More Canadian immigration pathways for temporary residency

Canada is seeking to provide more avenues of permanent residence to foreign nationals who are already in the country.

After the announcement that Canada would welcome more than 400,000 immigrants per year over the next three years, Immigration Minister Marco Mendicino told Bloomberg that the federal government would soon announce the matter.

The Minister of Immigration said it was important for Canada to identify how it can speed up the pathways to permanent residence for international students, temporary foreign workers, and asylum seekers already in the country. This is necessary to alleviate the economic challenges that Canada currently faces, in part due to declining immigration levels caused by the COVID-19 pandemic.

Declining levels of immigration to Canada have slowed the population, labor force, and economic growth.

Permanent and temporary residents have declined significantly this year. With a net increase of more than 190,000 temporary residents in 2019, the first half of 2020 saw that number decline to 18,221. The number of permanent residents is down 60 percent year-over-year according to government data from August.

Canada ready to miss 2020 immigration target

Based on its current pace, Canada is expected to welcome just 200,000 permanent residents this year, which is far less than the 341,000 it was targeting before the coronavirus pandemic. This has already slowed the growth of Canada’s total population, which was only 0.1% in the second quarter of 2020. Canada’s population is usually growing by more than 1% per year.

Mendicino told Bloomberg that making the temporary residents permanent will meet Canada’s short-term needs to respond to the coronavirus. Mendicino stated it would help address Canada’s long-term demographic challenges, including an aging population and low birth rate. Because of these two factors, more gaps will be created in the labor market as the older population retires. With a low rate of natural growth, Canada will need immigrants to support the population and ensure that vacant positions in the workforce are filled.

The government will look at foreign talent already in Canada to find asylum seekers, students, and workers who have the skills that match essential services to the economy, Mendicino told Bloomberg.

Immigration minister Mendicino also said that students from other countries are “particularly attractive” as potential counter-forces to the effects of an aging population. For this reason, the government makes it easier for them to work in Canada.

For example, Canada allows online study at a designated Canadian educational institution between May 2020 and April 2021 to count for future post-graduation work permit (PGWP) eligibility. Post Graduation Work Permit is highly coveted among international students as it provides them with the Canadian work experience they often need to qualify for a range of economy class immigration programs. These economic immigration programs include the Express Entry – Canadian Experience category, Provincial Nominee Program (PNP), and the Quebec Experience Program.

Canada also recently opened its borders to students who are enrolled in post-secondary classes that have coronavirus preparedness plans.

Canadian Experience gives you an extra edge

There are two major advantages to providing more public relations channels for existing students, foreign workers, and asylum seekers in Canada. In the short term, this will offset the temporary decline in immigration caused by the pandemic, which will support economic growth. In the long run, this will benefit Canada, as immigrants with Canadian experience tend to do well in the labor market.

The combination of Canadian studies, work experience, social and professional networks, and proficiency in English and/or French results in faster integration into the labor market and high wages in the long run.

Above mentioned findings were shown in numerous studies conducted by Statistics Canada, Immigration, Refugees, and Citizenship Canada (IRCC), and other researchers. Therefore, the selection criteria used by IRCC, the provinces, and territories under the PNP, and by Quebec give preference to applicants with work and study experience in Canada.
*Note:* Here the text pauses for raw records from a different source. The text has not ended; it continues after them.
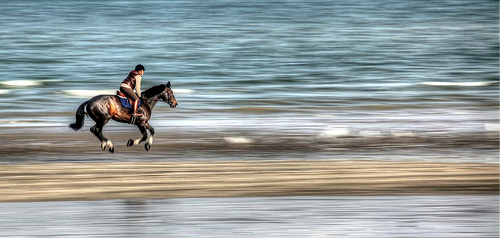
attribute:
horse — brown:
[66, 81, 176, 154]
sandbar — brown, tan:
[0, 164, 499, 203]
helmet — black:
[136, 63, 146, 72]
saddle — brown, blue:
[118, 89, 141, 127]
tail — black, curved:
[68, 100, 88, 130]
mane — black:
[143, 83, 164, 99]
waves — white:
[0, 78, 500, 134]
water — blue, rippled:
[2, 0, 499, 160]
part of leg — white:
[147, 135, 154, 145]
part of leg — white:
[132, 139, 140, 145]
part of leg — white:
[107, 139, 113, 149]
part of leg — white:
[102, 141, 106, 149]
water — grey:
[0, 193, 499, 237]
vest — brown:
[123, 71, 136, 87]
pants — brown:
[122, 87, 138, 99]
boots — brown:
[131, 99, 140, 116]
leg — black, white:
[127, 124, 148, 148]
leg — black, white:
[90, 121, 107, 149]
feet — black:
[127, 138, 134, 148]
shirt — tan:
[118, 73, 143, 94]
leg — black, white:
[145, 122, 155, 143]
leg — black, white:
[97, 125, 108, 144]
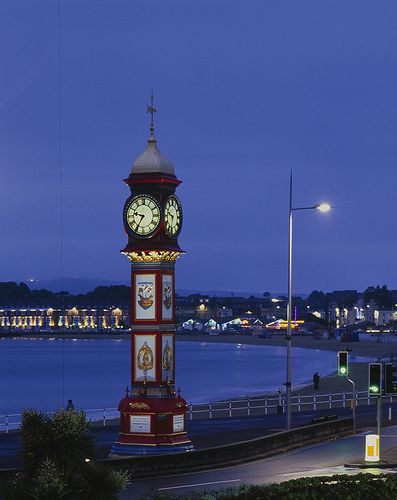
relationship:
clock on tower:
[123, 191, 176, 237] [108, 87, 207, 455]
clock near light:
[123, 191, 176, 237] [259, 151, 343, 377]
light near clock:
[259, 151, 343, 377] [123, 191, 176, 237]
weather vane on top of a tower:
[136, 91, 176, 141] [108, 87, 207, 455]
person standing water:
[62, 397, 77, 410] [3, 332, 327, 425]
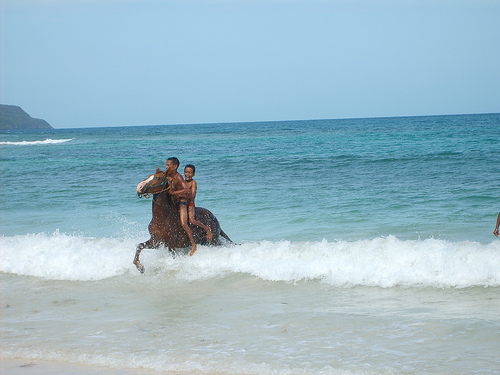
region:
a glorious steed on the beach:
[126, 152, 241, 276]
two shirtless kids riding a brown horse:
[165, 158, 216, 248]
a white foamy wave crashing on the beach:
[1, 228, 497, 285]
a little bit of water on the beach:
[0, 279, 498, 371]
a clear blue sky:
[5, 0, 496, 113]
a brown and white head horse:
[135, 169, 167, 196]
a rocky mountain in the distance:
[1, 100, 58, 134]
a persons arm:
[494, 216, 499, 234]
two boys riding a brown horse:
[124, 148, 227, 263]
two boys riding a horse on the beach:
[117, 153, 241, 263]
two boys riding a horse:
[130, 154, 245, 277]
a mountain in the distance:
[0, 102, 53, 130]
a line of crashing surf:
[0, 229, 498, 292]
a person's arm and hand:
[491, 205, 498, 241]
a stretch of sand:
[2, 362, 219, 374]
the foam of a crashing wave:
[0, 136, 75, 146]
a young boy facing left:
[156, 154, 197, 258]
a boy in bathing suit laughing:
[179, 163, 216, 245]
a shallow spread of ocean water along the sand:
[1, 270, 498, 373]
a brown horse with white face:
[132, 168, 239, 280]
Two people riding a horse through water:
[136, 145, 253, 288]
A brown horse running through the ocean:
[122, 169, 252, 297]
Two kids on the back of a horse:
[158, 150, 218, 247]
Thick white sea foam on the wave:
[235, 230, 495, 297]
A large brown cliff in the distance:
[2, 102, 67, 137]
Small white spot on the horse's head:
[137, 173, 155, 195]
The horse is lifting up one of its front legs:
[130, 235, 170, 279]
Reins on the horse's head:
[139, 170, 171, 196]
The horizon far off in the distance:
[97, 111, 497, 128]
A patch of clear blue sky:
[68, 23, 378, 102]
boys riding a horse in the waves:
[102, 139, 252, 299]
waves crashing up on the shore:
[246, 225, 411, 372]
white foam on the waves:
[270, 224, 428, 296]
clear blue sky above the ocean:
[194, 56, 414, 165]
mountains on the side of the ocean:
[3, 99, 81, 172]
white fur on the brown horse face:
[126, 170, 171, 202]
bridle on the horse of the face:
[129, 163, 171, 202]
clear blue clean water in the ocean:
[253, 119, 399, 231]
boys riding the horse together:
[157, 146, 222, 266]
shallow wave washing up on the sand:
[3, 311, 85, 371]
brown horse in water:
[112, 150, 226, 289]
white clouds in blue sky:
[288, 15, 325, 72]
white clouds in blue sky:
[388, 37, 440, 77]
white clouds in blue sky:
[321, 55, 357, 87]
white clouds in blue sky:
[202, 58, 227, 78]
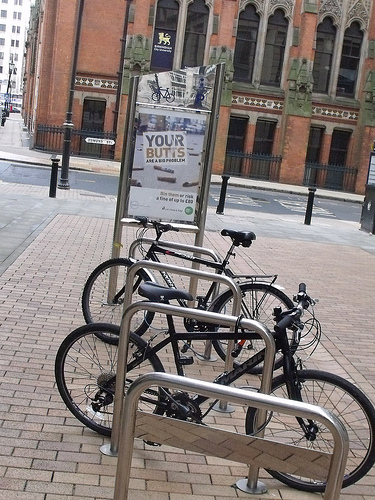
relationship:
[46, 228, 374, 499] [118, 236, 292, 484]
bikes on racks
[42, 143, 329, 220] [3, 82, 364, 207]
fence in background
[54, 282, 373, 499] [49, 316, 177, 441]
bikes has large wheel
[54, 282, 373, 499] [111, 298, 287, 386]
bikes chained to rack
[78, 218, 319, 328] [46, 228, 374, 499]
bike on sidewalk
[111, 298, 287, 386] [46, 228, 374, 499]
rack on sidewalk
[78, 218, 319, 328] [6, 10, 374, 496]
bike standing outside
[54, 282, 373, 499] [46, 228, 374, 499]
bikes on sidewalk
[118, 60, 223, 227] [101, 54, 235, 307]
sign on metal post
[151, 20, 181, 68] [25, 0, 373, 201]
banner on building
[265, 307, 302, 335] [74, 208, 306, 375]
handle of bike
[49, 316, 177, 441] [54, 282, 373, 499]
wheel of bikes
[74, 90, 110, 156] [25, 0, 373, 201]
door of building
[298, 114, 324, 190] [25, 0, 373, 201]
door of building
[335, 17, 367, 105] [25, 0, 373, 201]
window of building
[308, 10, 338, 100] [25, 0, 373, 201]
window of building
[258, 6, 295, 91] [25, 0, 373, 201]
window of building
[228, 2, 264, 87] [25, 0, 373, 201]
window of building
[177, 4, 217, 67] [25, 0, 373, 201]
window of building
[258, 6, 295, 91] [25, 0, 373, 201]
window on building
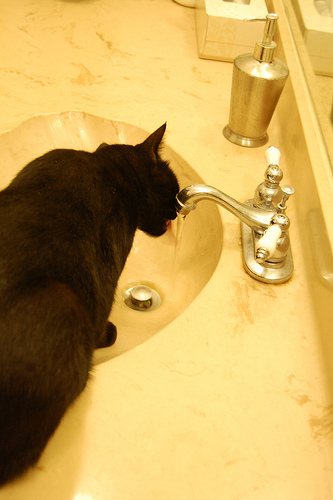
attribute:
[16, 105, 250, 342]
sink — silver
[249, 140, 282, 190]
handle — silver 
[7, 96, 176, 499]
cat — black 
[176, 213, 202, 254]
water — running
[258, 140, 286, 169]
handle — white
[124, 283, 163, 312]
sink stopper — silver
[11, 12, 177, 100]
counter — marble 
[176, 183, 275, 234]
faucet — silver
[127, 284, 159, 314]
sink plug — silver 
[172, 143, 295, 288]
sink hardware — silver 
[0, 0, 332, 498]
countertop — marble 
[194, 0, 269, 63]
box — white 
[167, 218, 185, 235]
tongue — pink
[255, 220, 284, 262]
handle — white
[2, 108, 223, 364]
sink — oval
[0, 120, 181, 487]
cat — black 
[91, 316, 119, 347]
paw — black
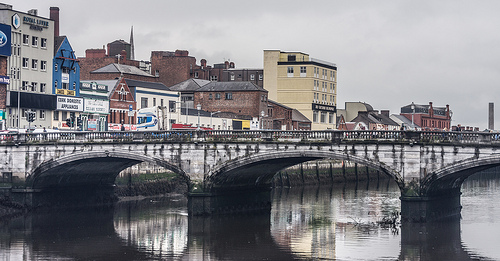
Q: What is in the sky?
A: Clouds.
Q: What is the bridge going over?
A: Water.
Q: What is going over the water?
A: Bridge.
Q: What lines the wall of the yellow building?
A: Windows.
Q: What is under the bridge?
A: Water.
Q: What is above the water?
A: Bridge.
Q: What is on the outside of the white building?
A: Business sign.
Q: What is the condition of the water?
A: Calm.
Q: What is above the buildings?
A: Sky.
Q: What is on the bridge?
A: Vehilce.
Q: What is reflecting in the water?
A: Buildings.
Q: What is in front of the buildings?
A: River.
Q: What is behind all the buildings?
A: Clouds.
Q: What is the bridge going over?
A: Water.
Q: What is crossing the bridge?
A: Cars.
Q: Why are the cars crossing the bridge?
A: To get to the other side.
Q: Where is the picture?
A: In a city.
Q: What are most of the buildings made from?
A: Brick.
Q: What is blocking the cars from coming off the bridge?
A: Railin.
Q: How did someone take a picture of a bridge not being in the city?
A: From a boat.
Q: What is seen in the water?
A: Reflection.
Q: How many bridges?
A: One.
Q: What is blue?
A: Building.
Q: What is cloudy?
A: Sky.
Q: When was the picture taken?
A: Daytime.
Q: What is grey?
A: Bridge.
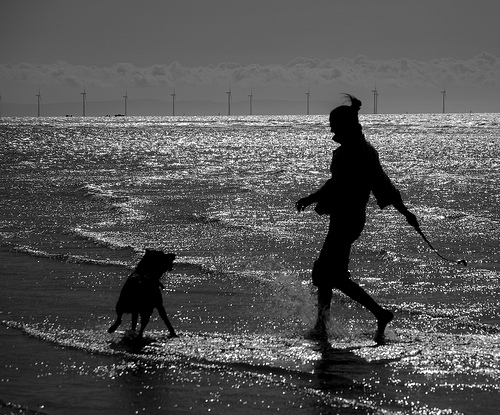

What changes can we expect?

Mendicino has not hinted at what the changes might entail, but his options may include one or more of the following:

  • Launch of new federal pilot programs
  • Organize program-specific Express Entry draws
  • Modifying the Express Entry Comprehensive Ranking System (CRS) to provide more points for the Canadian experience
  • Change the eligibility criteria for federal programs (e.g., reduce the work experience requirement for the Canadian experience category)
  • Extend the duration of temporary work permits to give applicants more time to gain the Canadian work experience they need to qualify for an immigration program such as the Canadian Experience Class.

The minister and IRCC have not provided any further guidance on the reforms they are considering, so stakeholders will have to wait for the federal government’s official word.